July 14, 2005
The staff of the Committee on Open Government is authorized to issue advisory opinions. The ensuing staff advisory opinion is based solely upon the information presented in your correspondence.
I have received your letter in which you asked how you could obtain crime statistics concerning NYS Penal Law, §220.39 from 1995 through 2004.
In this regard, I offer the following comments.
First, a request should be directed to the "records access officer" at the agency that you believe maintains the records. The records access officer has the duty of coordinating an agency’s response to requests.
Second, the Freedom of Information Law pertains to existing records. Section 89(3) of that statute provides in part that an agency is not required to create a record in response to a request. I point out, however, that §86(4) of the Freedom of Information Law defines the term "record" expansively to include:
"any information kept, held, filed, produced, reproduced by, with or for an agency or the state legislature, in any physical form whatsoever including, but not limited to, reports, statements, examinations, memoranda, opinions, folders, files, books, manuals, pamphlets, forms, papers, designs, drawings, maps, photos, letters, microfilms, computer tapes or discs, rules, regulations or codes."
Based upon the language quoted above, if information is maintained in some physical form, it would in my opinion constitute a "record" subject to rights of access conferred by the Law.
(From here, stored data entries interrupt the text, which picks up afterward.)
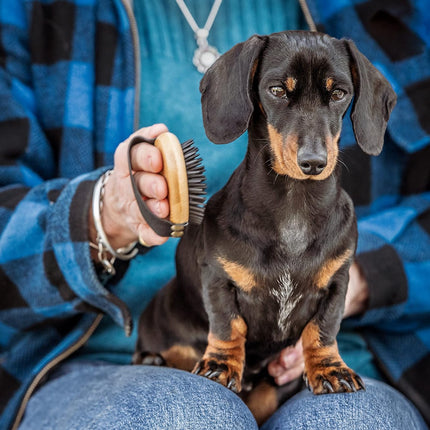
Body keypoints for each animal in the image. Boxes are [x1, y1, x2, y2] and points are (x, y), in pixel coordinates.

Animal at [134, 31, 396, 424]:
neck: (293, 206)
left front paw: (329, 369)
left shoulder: (338, 281)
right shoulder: (218, 278)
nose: (313, 162)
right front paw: (221, 364)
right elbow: (228, 324)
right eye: (276, 90)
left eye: (339, 93)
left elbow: (323, 329)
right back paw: (152, 360)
Further, the definition of "record" includes specific reference to computer tapes and discs, and it was held some fifteen years ago that "[i]nformation is increasingly being stored in computers and access to such data should not be restricted merely because it is not in printed form" [Babigian v. Evans, 427 NYS 2d 688, 691 (1980); aff'd 97 AD 2d 992 (1983); see also, Szikszay v. Buelow, 436 NYS 2d 558 (1981)].
When information is maintained electronically, it has been advised that if the information sought is available under the Freedom of Information Law and may be retrieved by means of existing computer programs, an agency is required to disclose the information. In that kind of situation, the agency in my view would merely be retrieving data that it has the capacity to retrieve. Disclosure may be accomplished either by printing out the data on paper or perhaps by duplicating the data on another storage mechanism, such as a computer tape or disk. On the other hand, if information sought can be retrieved from a computer or other storage medium only by means of new programming or the alteration of existing programs, those steps would, in my opinion, be the equivalent of creating a new record. As stated earlier, since §89(3) does not require an agency to create a record, I do not believe that an agency would be required to reprogram or develop new programs to retrieve information that would otherwise be available [see Guerrier v. Hernandez-Cuebas, 165 AD 2d 218 (1991)].
If the information that you seek does not now exist or cannot be retrieved or extracted without significant reprogramming, an agency would not, in my opinion, be obliged to develop new programs or modify its existing programs in an effort to generate the data of your interest.
Assuming that the statistics that you seek do exist or can be generated, I believe that they would be available, for §87(2)(g)(i) of the Freedom of Information Law requires that "intra-agency materials" consisting of "statistical or factual tabulations or data" must be disclosed.
I hope that I have been of assistance.